OBJECTIVE >> Please lay out each line of every entry as a JSON list of strings, one string per line, with blank lines and the pictures left out.
----
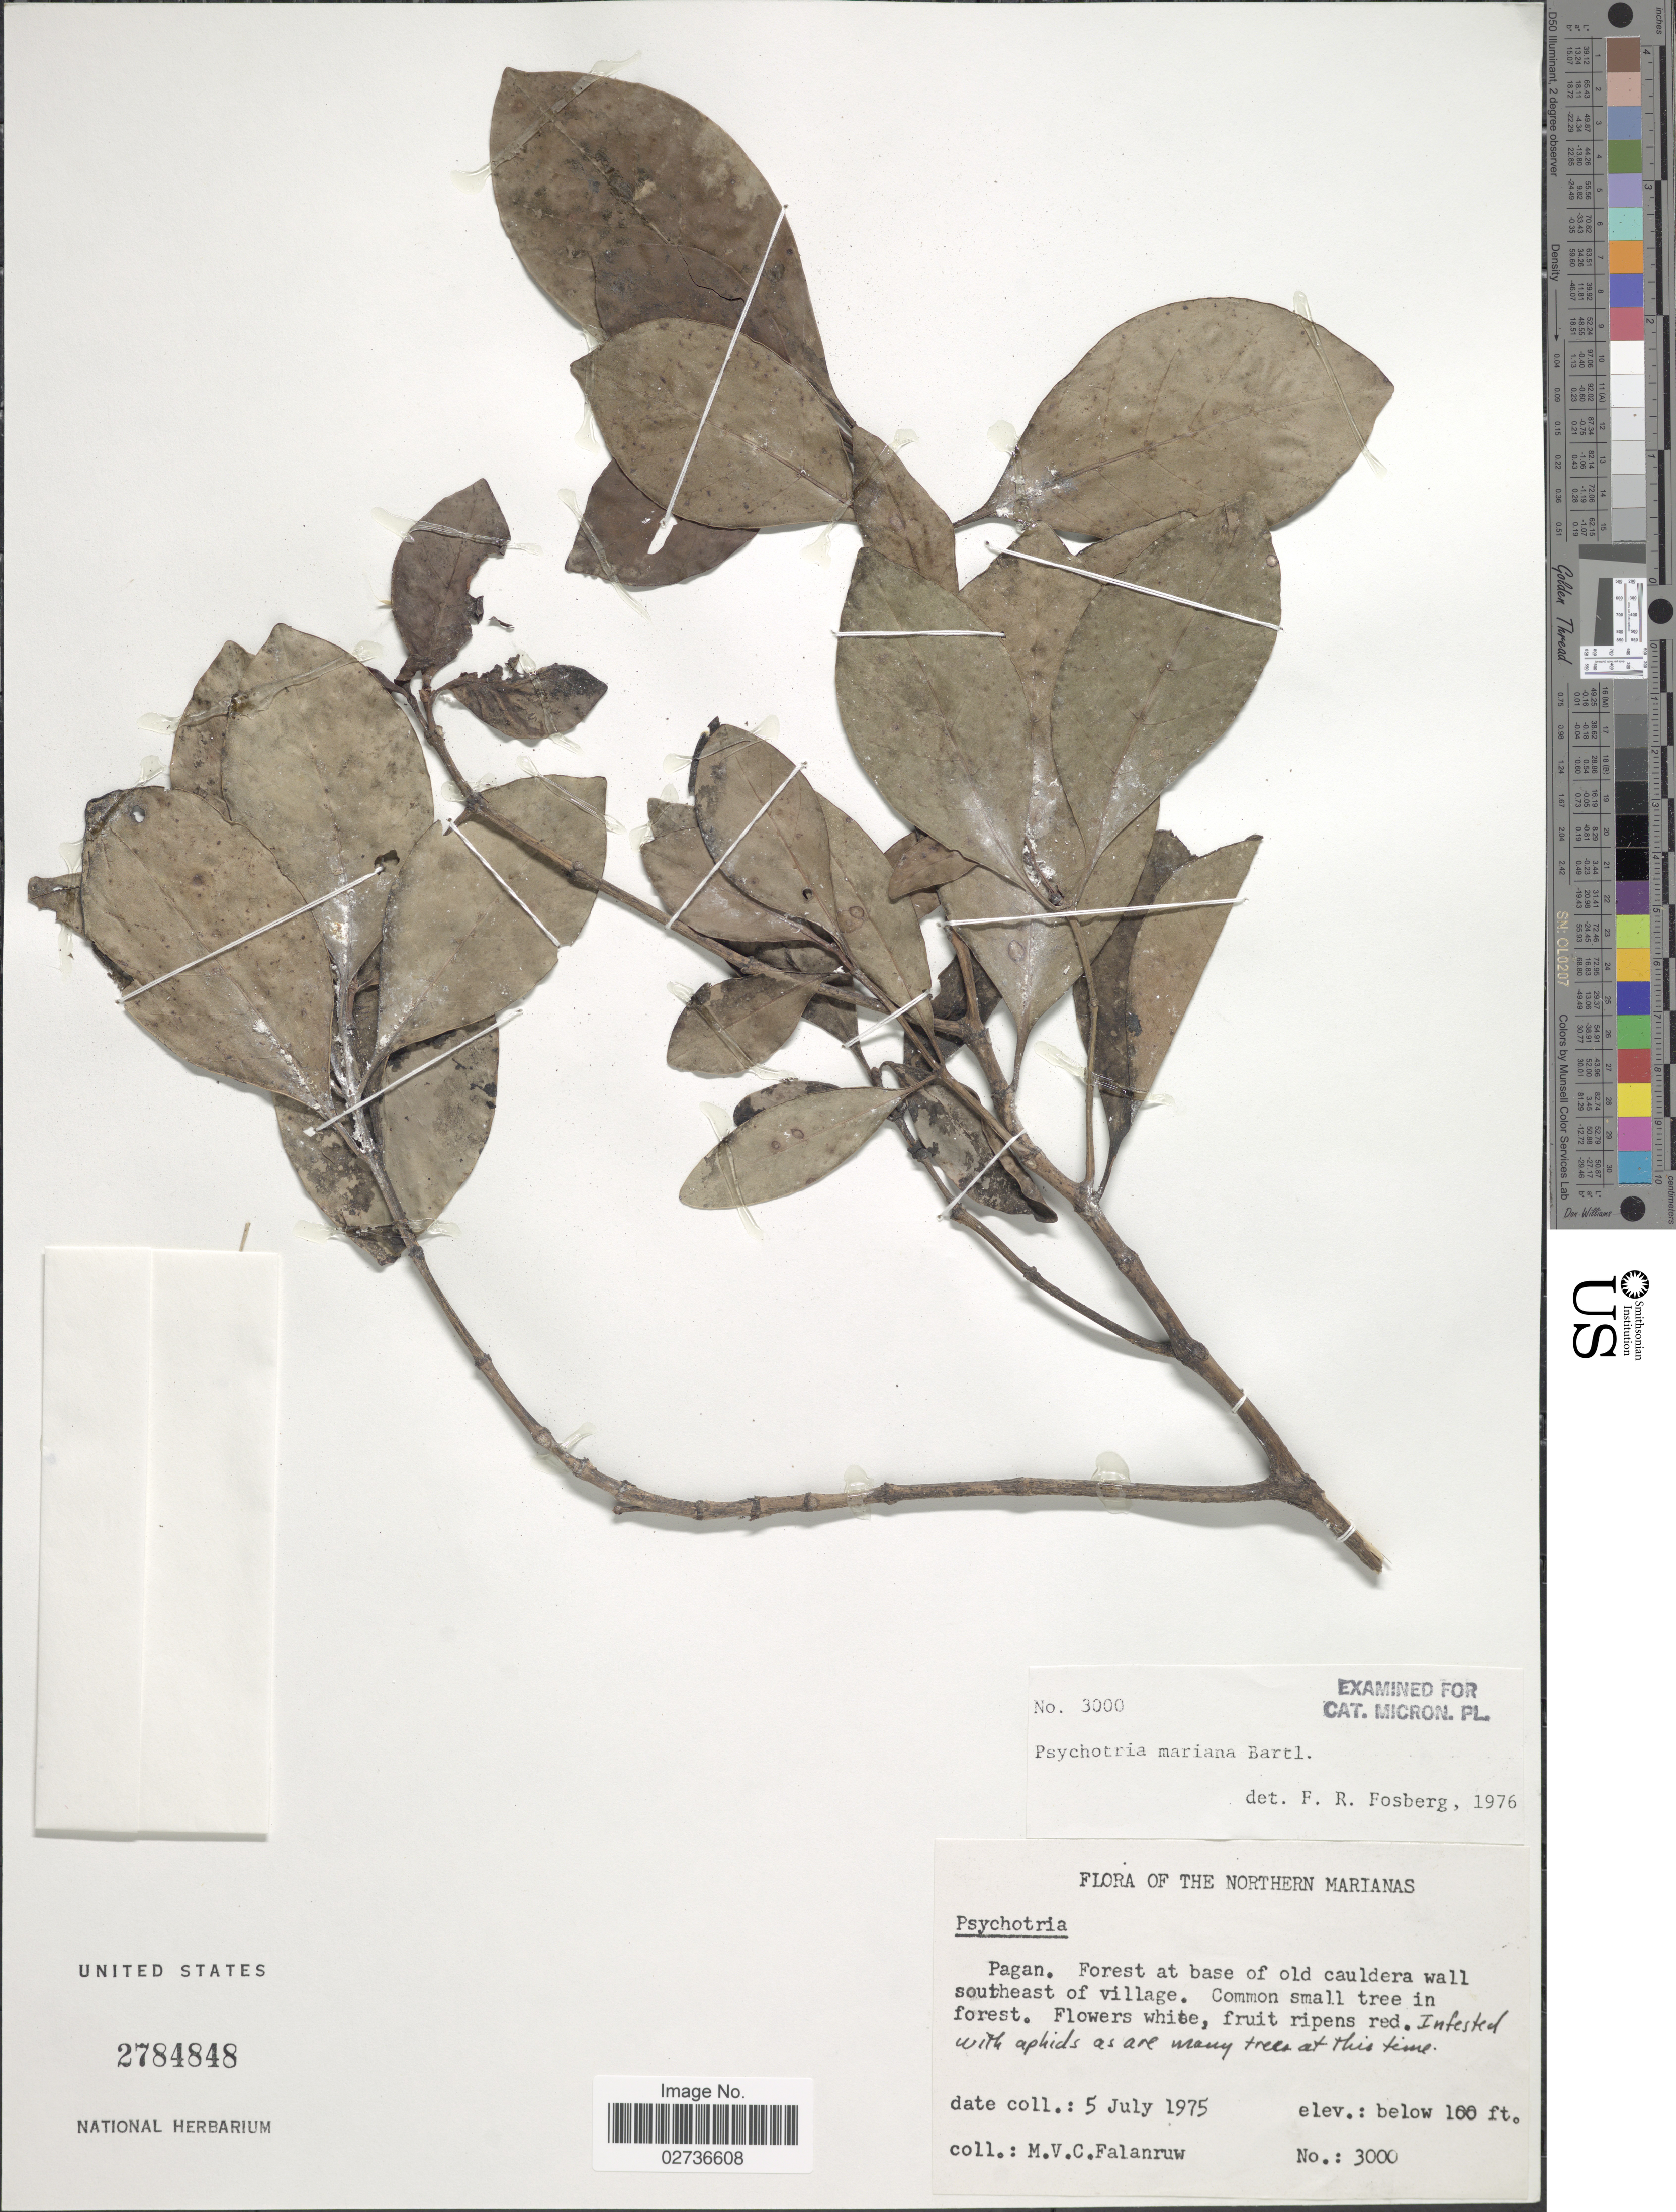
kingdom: Plantae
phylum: Tracheophyta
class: Magnoliopsida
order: Gentianales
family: Rubiaceae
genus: Psychotria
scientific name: Psychotria mariana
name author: Bartl. ex DC.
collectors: M. V. Falanruw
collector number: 3000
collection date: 1975-07-05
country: Northern Mariana Islands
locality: The Northern Marianas, Pagan, Forest at base of old cauldera wall southeast of village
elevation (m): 30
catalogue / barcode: US 2784848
----
RESULT FOR THIS EXERCISE >>
[
  "kingdom: Plantae",
  "phylum: Tracheophyta",
  "class: Magnoliopsida",
  "order: Gentianales",
  "family: Rubiaceae",
  "genus: Psychotria",
  "scientific name: Psychotria mariana",
  "name author: Bartl. ex DC.",
  "collectors: M. V. Falanruw",
  "collector number: 3000",
  "collection date: 1975-07-05",
  "country: Northern Mariana Islands",
  "locality: The Northern Marianas, Pagan, Forest at base of old cauldera wall southeast of village",
  "elevation (m): 30",
  "catalogue / barcode: US 2784848"
]